A few cultivars worth growing in NZ:
Cayenne — slim, red, and reliably hot at around 30,000 to 50,000 SHU. A proper all-rounder for drying, flaking, or just adding heat to a dish, and happy in a pot or a garden bed.
Jalapeño — the one everyone knows, sitting at a manageable 2,500 to 8,000 SHU. Salsa, poppers, or smoked into chipotle if you want a project. A good first hot chilli for anyone testing their tolerance.
Serrano — like a jalapeño that grew up and got serious, around 10,000 to 23,000 SHU. Brighter and crunchier than a jalapeño, and it doesn't need seeding to be usable. Cracking in fresh salsas and pico de gallo.
Hungarian Wax — bright yellow, ripening to red, in the 5,000 to 10,000 SHU range. Earns its keep pickled or sliced fresh into salads, and it's a heavy cropper.
Capsicum chinense
This is where the heat lives. Chinense is home to the superhots, the habaneros, ghosts, scorpions and reapers, so if you're chasing serious burn, this is your species. Two things to know going in: chinense pods bring a fruity, floral flavour under the heat that annuums just don't have, and they're slow. Slow to germinate, slow to fruit, and worth the wait. Give them warmth and patience and they'll reward you.
A few to test your nerve:
Habanero — the gateway superhot at 100,000 to 350,000 SHU. Bright orange or red, with a fruity, almost citrusy note that makes it a hot-sauce staple rather than just a heat delivery system. A good first step up for anyone graduating from jalapeños.
Ghost Pepper (Bhut Jolokia) — a genuine milestone at 855,000 to 1,041,000 SHU, and one of the first chillies to break the million mark. Use it sparingly, respect it completely, and don't touch your eyes afterwards. The flavour's there if you can get past the heat.

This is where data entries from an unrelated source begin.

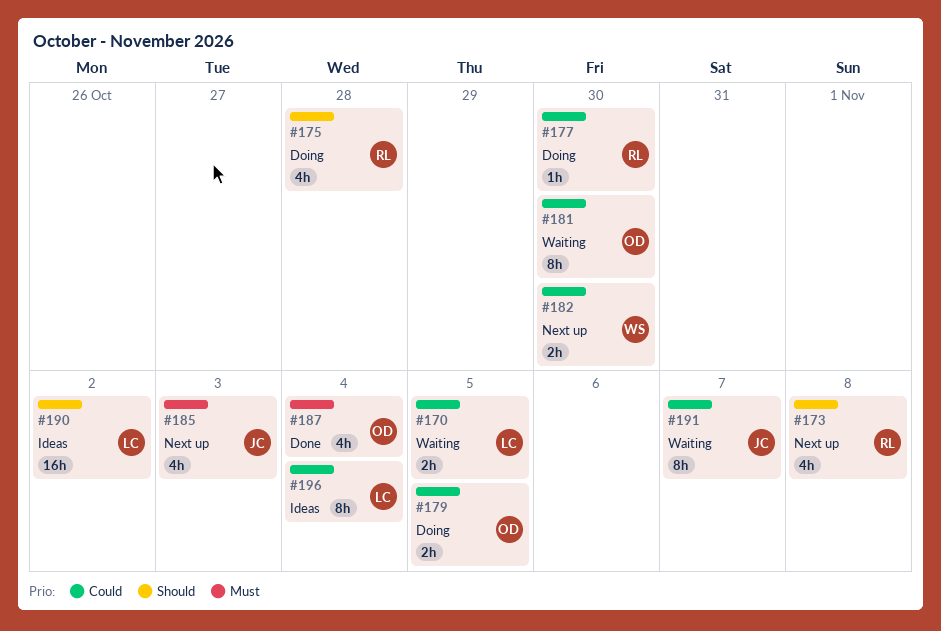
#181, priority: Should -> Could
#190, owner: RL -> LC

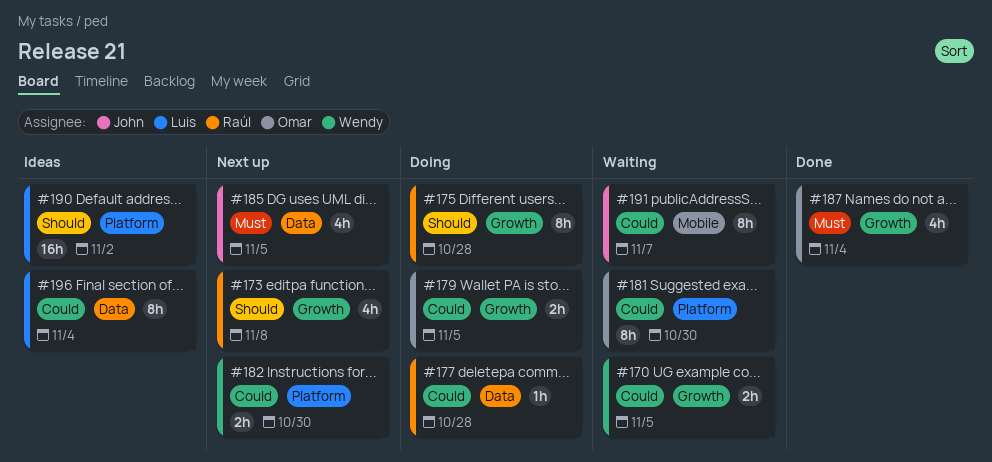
#170, owner: Luis -> Wendy
#175, estimate: 4h -> 8h
#177, due: Oct 30 -> Oct 28
#185, due: Nov 3 -> Nov 5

Trinidad Scorpion — named for the little tail on each pod, and running 1.2 to 1.46 million SHU. This is deep in enthusiast territory. Gloves on, kids out of the kitchen, and treat it with the respect a chilli this hot deserves.
Capsicum baccatum:
The flavour species. If chinense is about heat, baccatum is about taste, so this is the one to grow when you want a chilli that actually brings something to the plate beyond burn. The ajís sit at a friendly to moderate heat with a fruity, tangy character that's hard to get anywhere else, which is why South American cooking leans on them so heavily. They're also generous croppers, so one healthy plant tends to keep you well supplied.
Two worth growing:
Aji Amarillo — the Peruvian classic at 30,000 to 50,000 SHU. Fruity and bright with real depth, it's the backbone of a lot of Peruvian cooking, blitzed into sauces or stirred through stews. Warm enough to notice, not so hot it drowns the flavour.
Bishop's Crown — named for its distinctive three-cornered shape, and running a wide 5,000 to 30,000 SHU. Sweet and fruity, with the flesh milder than the seed core, so how hot it lands depends on how you prep it. Good for snacking straight off the plant or slicing into a salad.
Capsicum pubescens
The oddball of the family — and honestly the most interesting of the lot. Pubescens comes from the Andes, and it plays by its own rules: fuzzy leaves, jet-black seeds, and flesh so thick and crisp you could bite into a pod like an apple. It also handles cold better than any other chilli species, which makes it a smart pick for the cooler ends of NZ. The trade-off is patience — it's slow out of the gate, so start early and give it a long run.
Rocoto — juicy, thick-walled, and sneaky with its heat. It doesn't hit straight away, then it does. Those meaty walls are built for stuffing (rocoto relleno is the classic for a reason), and they hold together on the grill or in a slow stew. One thing it won't do is dry — the flesh is too thick — so this one's for eating fresh.
That's the lay of the land. Whether you're after something mild enough for the whole family or hot enough to make you regret your choices, there's a chilli to suit, and most of them are happy in a NZ garden or a decent-sized pot.
A word on the hot ones: handle superhots with respect. Wash your hands well after touching them, keep your fingers away from your eyes, and maybe don't rub your face mid-harvest. The seasoned growers all learned that the hard way at least once.
Beyond that, the best way to get to know chillies is to grow a few and see what you like. Pick a couple of varieties, get them started, and go from there.